The outgoing director of the Department of Homeland Security’s U.S. Computer Emergency Readiness Team has a message for federal agencies: Know your endpoints, know your data and boost your internal training to retain your best talent.
Ann Barron-DiCamillo, the longest tenured leader in US-CERT history, left her position earlier this month for the private sector. Her new role, chief technology officer at Strategic Cyber Ventures, will see her advise early-stage cybersecurity companies on technology that fills what she said are “gaps in the marketplace.”
The ever-growing endpoints
When it comes to gaps in federal cybersecurity, Barron-DiCamillo said endpoints need to be more of a focus for those charged with guarding agency assets. She said over her three years, she has seen an evolution from crude DDoS and SYN Flood attacks to spear phishing that’s meant to inject malware further down the stack.
“It’s all about the endpoint now,” Barron-DiCamillo told FedScoop. “It’s where you have the biggest bang for your buck right now. Look, users are going to click things. You are going to get a click rate with” phishing.
She said US-CERT has seen a rise in spear phishing payloads that carry attacks associated with macros, which execute malware inside applications like Microsoft Office. A popular form of attack in the ’90s, macro threats have re-emerged as browser vendors have patched vulnerabilities in Flash, Java and other various add-ons and plugins, Barron-DiCamillo said. With spear phishing, the highly targeted attacks are carefully crafted to be indistinguishable from genuine communications — often from a victim’s actual colleagues — with the malicious payload hidden in an attachment. The malware only executes and installs itself once the seemingly innocuous Word document or Excel spreadsheet is opened.
To combat these attacks, US-CERT has been working on pilot programs that use containerization, which allows malware to be cordoned off from infecting an entire system. And gives analysts the opportunity to learn more about the attack in a virtualized environment known as a sandbox. This is the kind of technology Barron-DiCamillo said advances cyber defenses by moving past signature examination and more toward protecting endpoints.
“Think about adversarial modeling and how the whole enterprise protects its capabilities … there’s been anti-virus products around for a long time,” she said. “You have to get past signature-based detection and get into a sandbox where you ask ‘is this behavior normal?’ and put it into a virtualized environment.”
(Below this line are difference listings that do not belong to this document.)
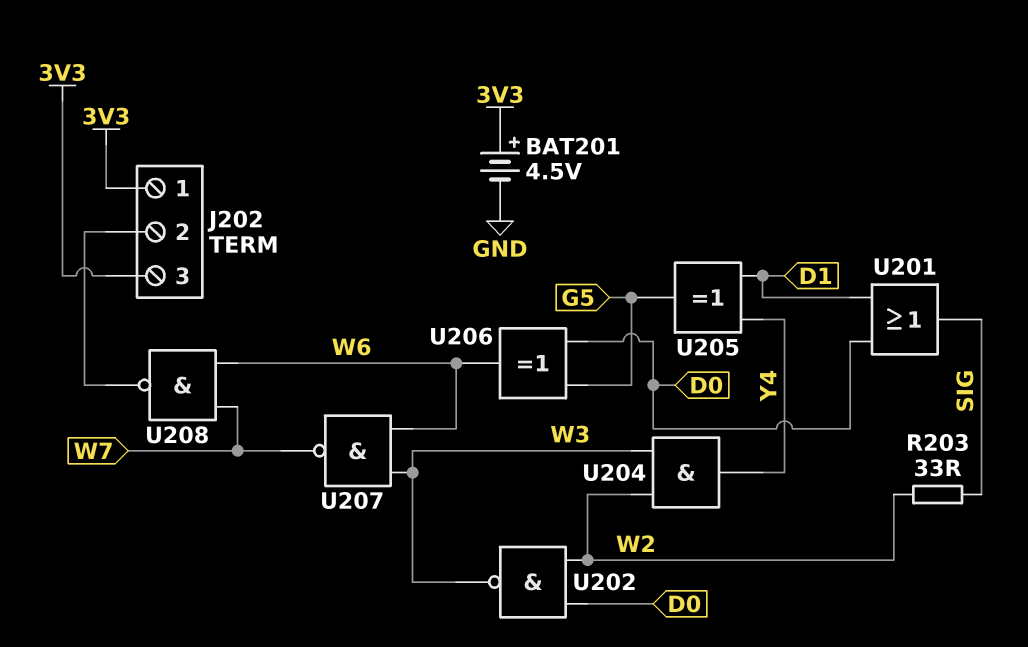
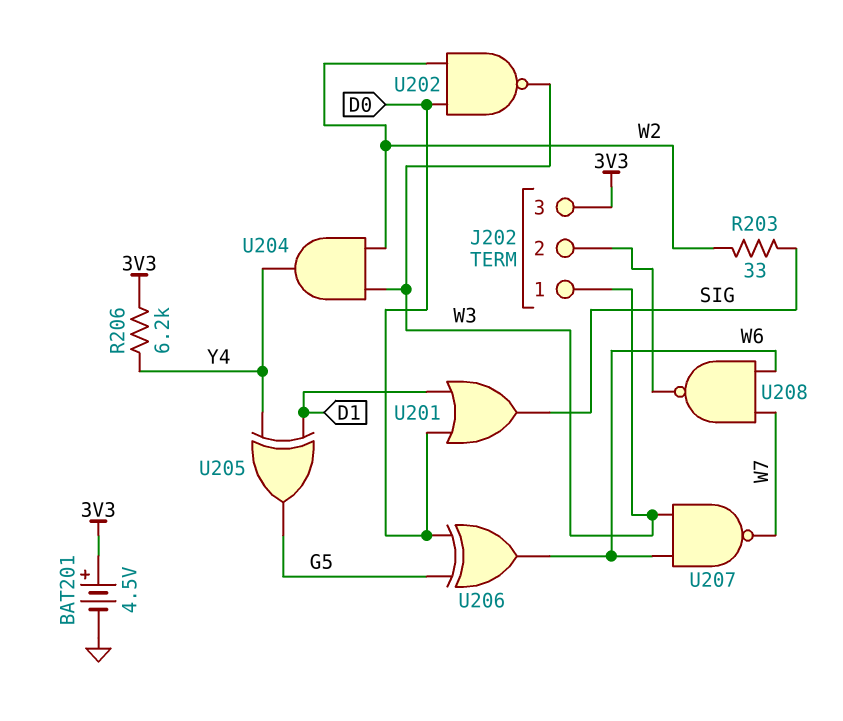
J202 pin 1: 3V3 -> W3
R206: none -> 6.2k (3V3, Y4)

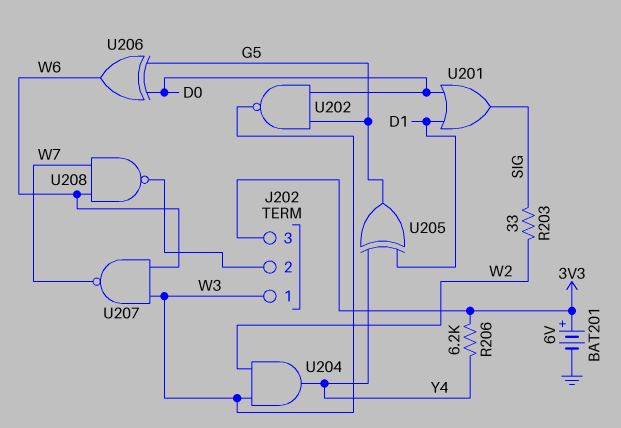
BAT201: 4.5V (plus 3V3, minus GND) -> 6V (plus 3V3, minus GND)
U202: NAND (in D0, in W2, out W3) -> NAND (in D0, in G5, out W3)

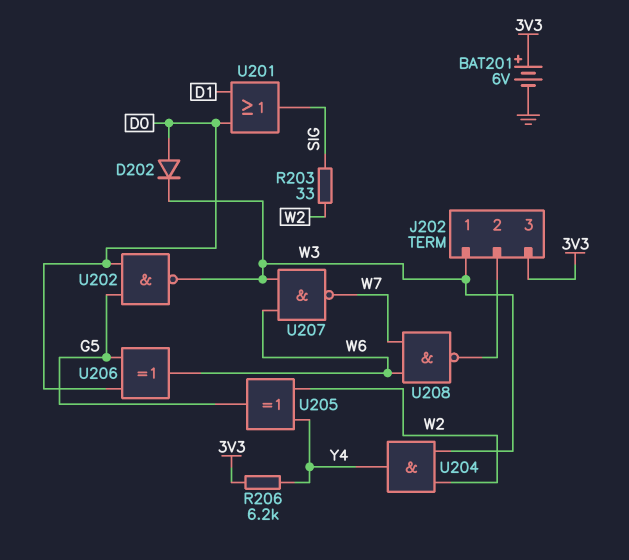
D202: none -> diode (A D0, K W3)
U205: XOR (in D1, in Y4, out G5) -> XOR (in W2, in Y4, out G5)

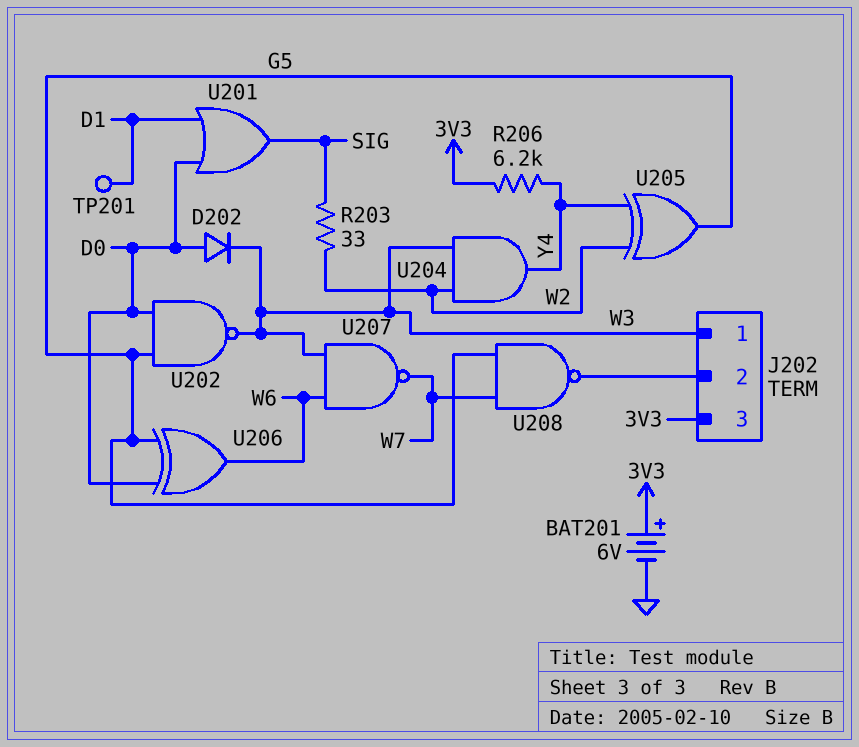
TP201: none -> test point (D1)
U208: NAND (in W6, in W7, out J202/2) -> NAND (in G5, in W7, out J202/2)

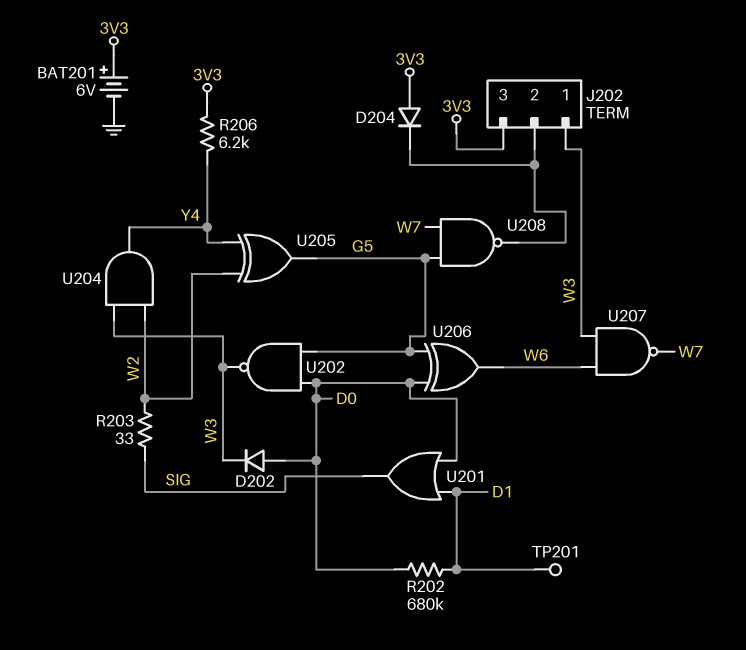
D204: none -> diode (A 3V3, K J202/2)
R202: none -> 680k (D0, D1)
This type of protection is something that the private sector has asked the government to take a look at for some time. Anup Ghosh, CEO of Invincea, told FedScoop last year that containerization would allow agencies to respond to attacks in hours instead of having to rely on other agencies.
He reiterated last week that the work DHS is doing is where the vast majority of attacks are currently taking place.
“Ninety-five percent of all breaches start with spear phishing end users,” Ghosh told FedScoop. “The end point is the new battleground between attackers and defenders.”
Moving to Mobile
Barron-DiCamillo said that battle of the endpoints will soon shift to mobile ground as more agencies equip their workforce with smartphones and tablets. She sees attacks on mobile devices geared toward obtaining credentials for other endpoints instead of trying to find valuable data on the device. The areas for attack seem to be wide: Barron-DiCamillo said a joint program between US-CERT and Carnegie Mellon University found 26,000 vulnerabilities in Google’s Android OS in 2015. Despite that figure, she said mobile attacks are only being conducted by advanced adversaries.
“It’s a huge attack vector, but you have to look at the bang for the buck you get from a mobile device,” she said. “You are not going to be able to get access to the content that a lot of [criminals] are going to want. If I pop your device, there’s nothing there that I can monetize.”
However, she said, as attackers find ways to make compromising mobile devices more lucrative, so the huge mobile attack surface starts to attract more attention.
“That’s the scary aspect. Cyber crime isn’t doing that,” she said. “It will not be very long before you see movement in that.
“Once it becomes monetized, then it’s blown up.”
Train to Retain
Be it current or emerging threats, Barron-DiCamillo said it’s important for agencies to invest in training for their workforce. She told FedScoop that she was extremely proud of the public-private partnership US-CERT established with Northrop Grumman and George Mason University that trained everyone from entry-level analysts to “cyber ninjas” in areas like network analysis, malware analysis, digital media analysis and incident response. These courses, she said, led to the “biggest retention within our organization of anything I can point to.”
“Cyber depends on three things: data, which we have tons of, tools, which are difficult to do in an environment where things are changing and evolving, and then the last thing is the training aspect,” Barron-DiCamillo told FedScoop. “It gives [employees] a clear path of ‘What I do need to do to get to the next level?’ and it helps them understand what expectations their supervisors or managers have of them, as well as what industry is looking at.”
The training program, which started in US-CERT, has since moved throughout the National Cybersecurity & Communications Integration Center.
“We grew it from what we needed to do in our organization and then it grew from there,” Barron-DiCamillo told FedScoop. “I’m really proud of that program, I’m proud of what we were able to accomplish. I’m also proud of where it’s headed.”